### TRY IT
Copy the mailing-list reply below, everything from "From: Longpeng (Mike, Cloud" down to "linux-kernel@xxxxxxxxxxxxxxx; Gonglei (Arei)", renaming "Original Message" to "Earlier Message".

### EXCERPTED TEXT
RE: [RFC] cpu/hotplug: allow the cpu in UP_PREPARE state to bringup again

From: Longpeng (Mike, Cloud Infrastructure Service Product Dept.)
Date: Sun Nov 21 2021 - 19:26:10 EST




> -----Original Message-----
> From: Sebastian Andrzej Siewior [mailto:bigeasy@xxxxxxxxxxxxx]
> Sent: Saturday, November 20, 2021 1:37 AM
> To: Longpeng (Mike, Cloud Infrastructure Service Product Dept.)
> <longpeng2@xxxxxxxxxx>
> Cc: peterz@xxxxxxxxxxxxx; valentin.schneider@xxxxxxx; mingo@xxxxxxxxxx;
> tglx@xxxxxxxxxxxxx; linux-kernel@xxxxxxxxxxxxxxx; Gonglei (Arei)

[Data excerpts]
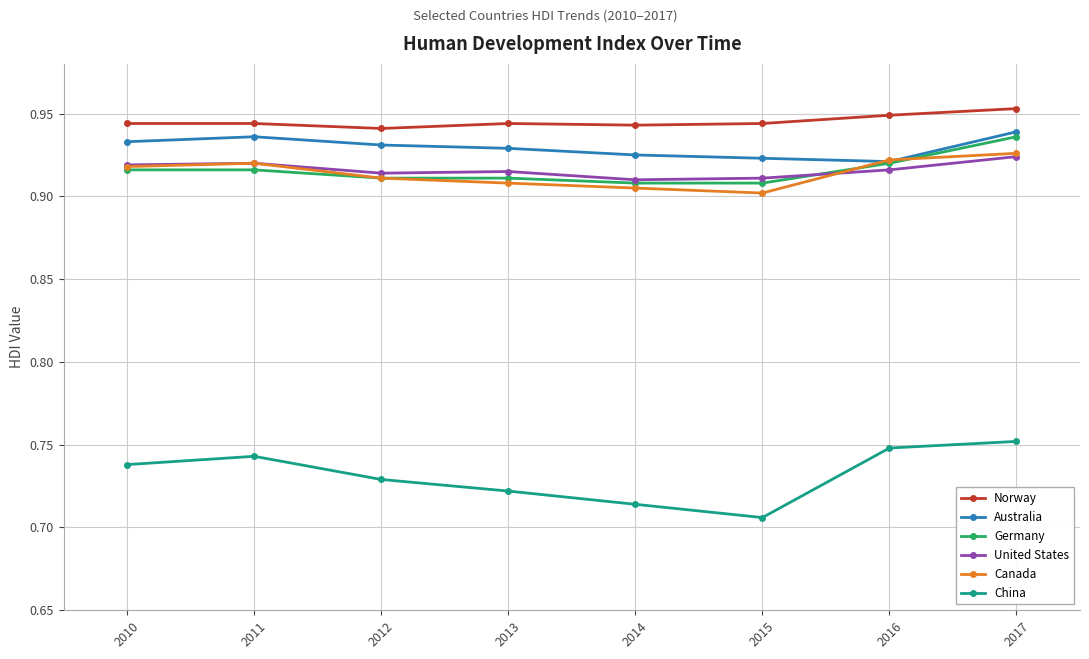

The value of Australia at 2013 is 0.9. True or false?

True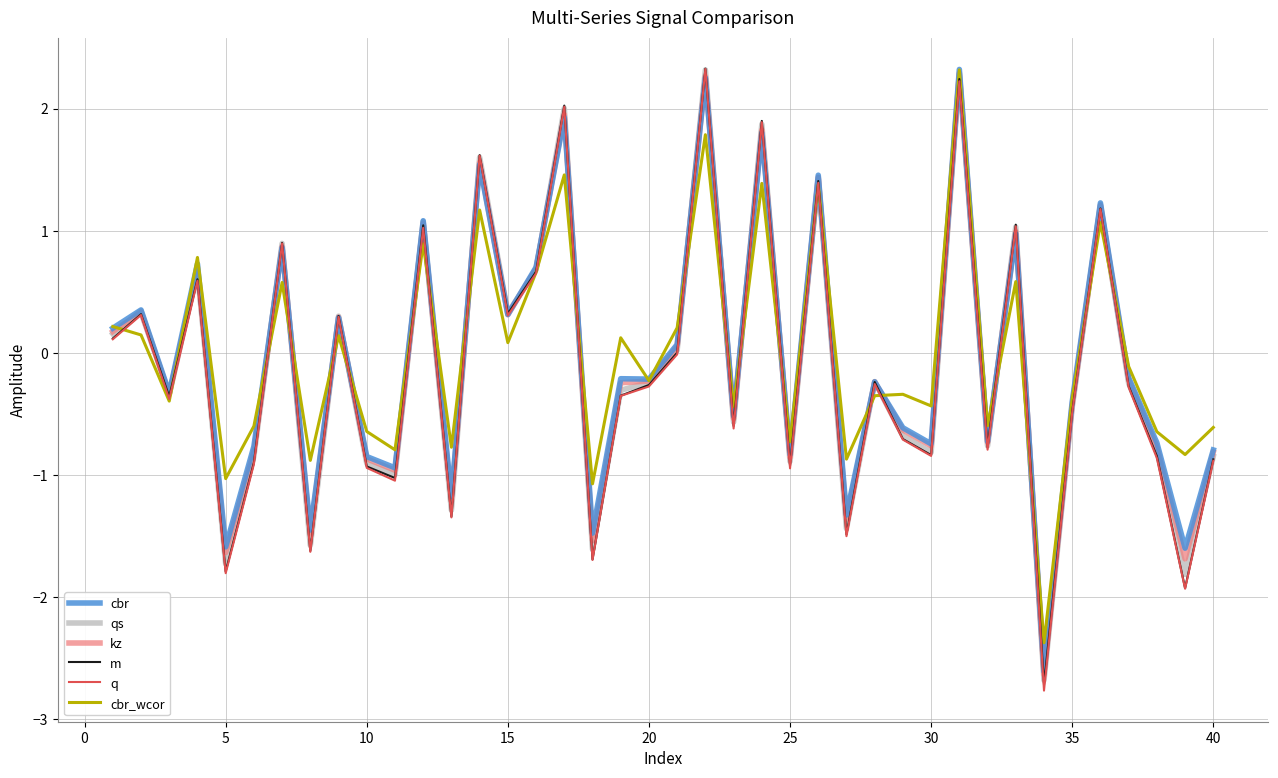

How many interior local peaks does the m series have?

14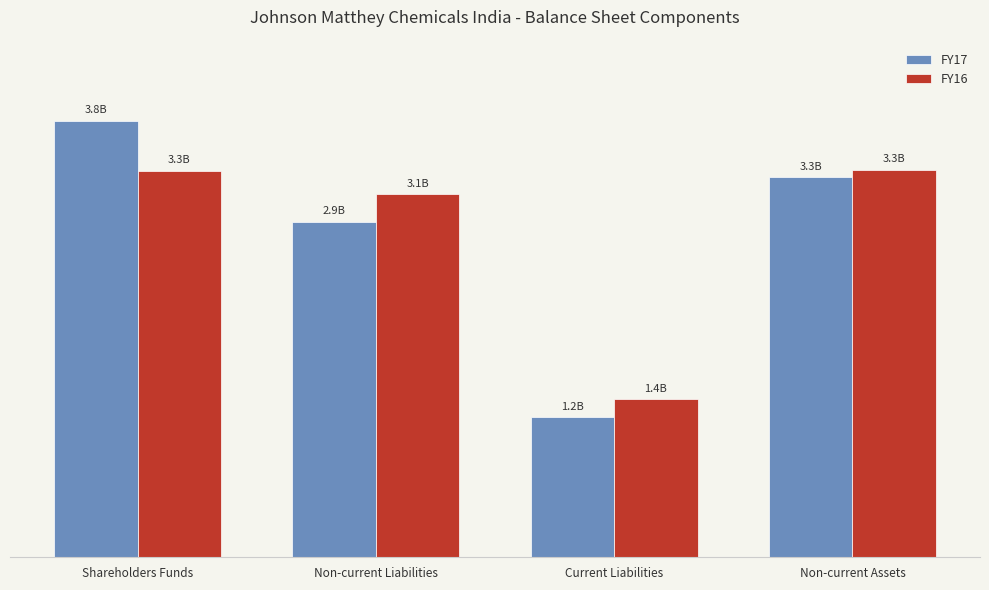

Are the bars grouped side by side (vs. stacked)?

Yes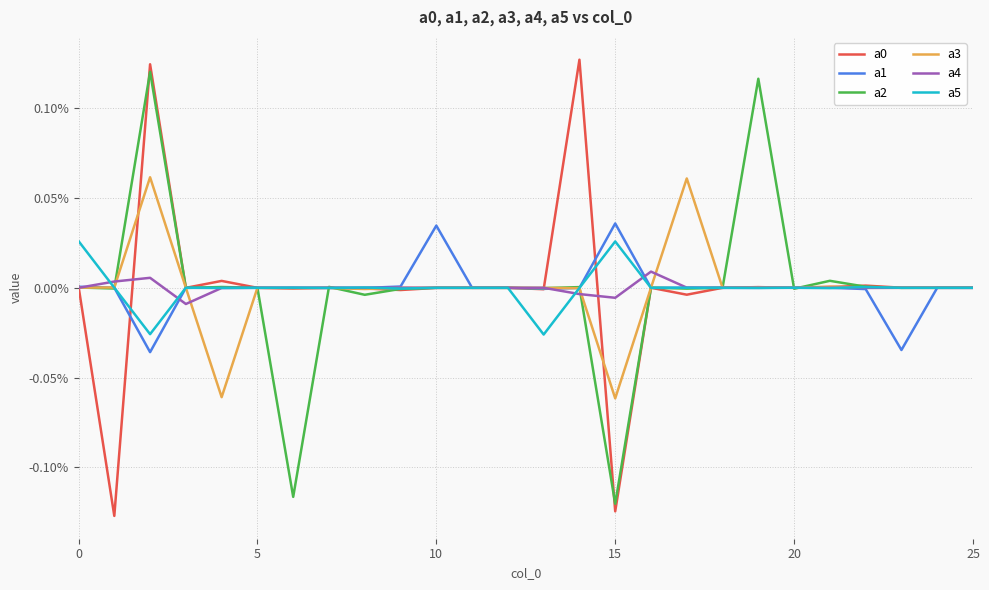

Which series has the largest total across all categories?

a0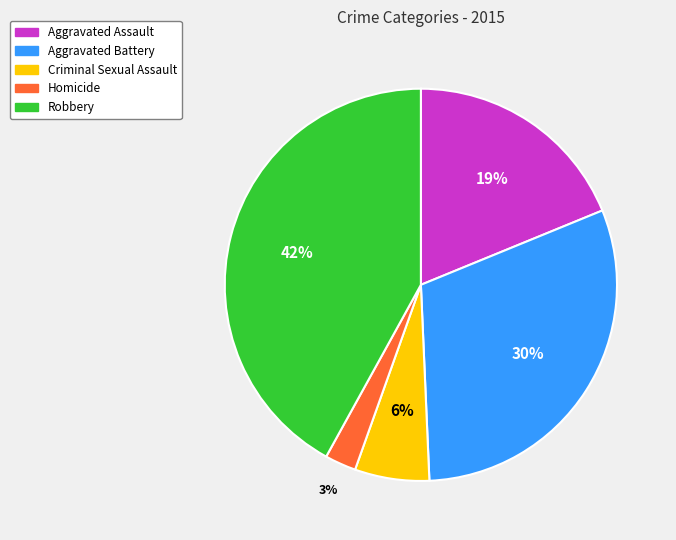

Which category has the biggest portion of the pie?

Robbery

### ANSWER BOX
From: Longpeng (Mike, Cloud Infrastructure Service Product Dept.)
Date: Sun Nov 21 2021 - 19:26:10 EST




> -----Earlier Message-----
> From: Sebastian Andrzej Siewior [mailto:bigeasy@xxxxxxxxxxxxx]
> Sent: Saturday, November 20, 2021 1:37 AM
> To: Longpeng (Mike, Cloud Infrastructure Service Product Dept.)
> <longpeng2@xxxxxxxxxx>
> Cc: peterz@xxxxxxxxxxxxx; valentin.schneider@xxxxxxx; mingo@xxxxxxxxxx;
> tglx@xxxxxxxxxxxxx; linux-kernel@xxxxxxxxxxxxxxx; Gonglei (Arei)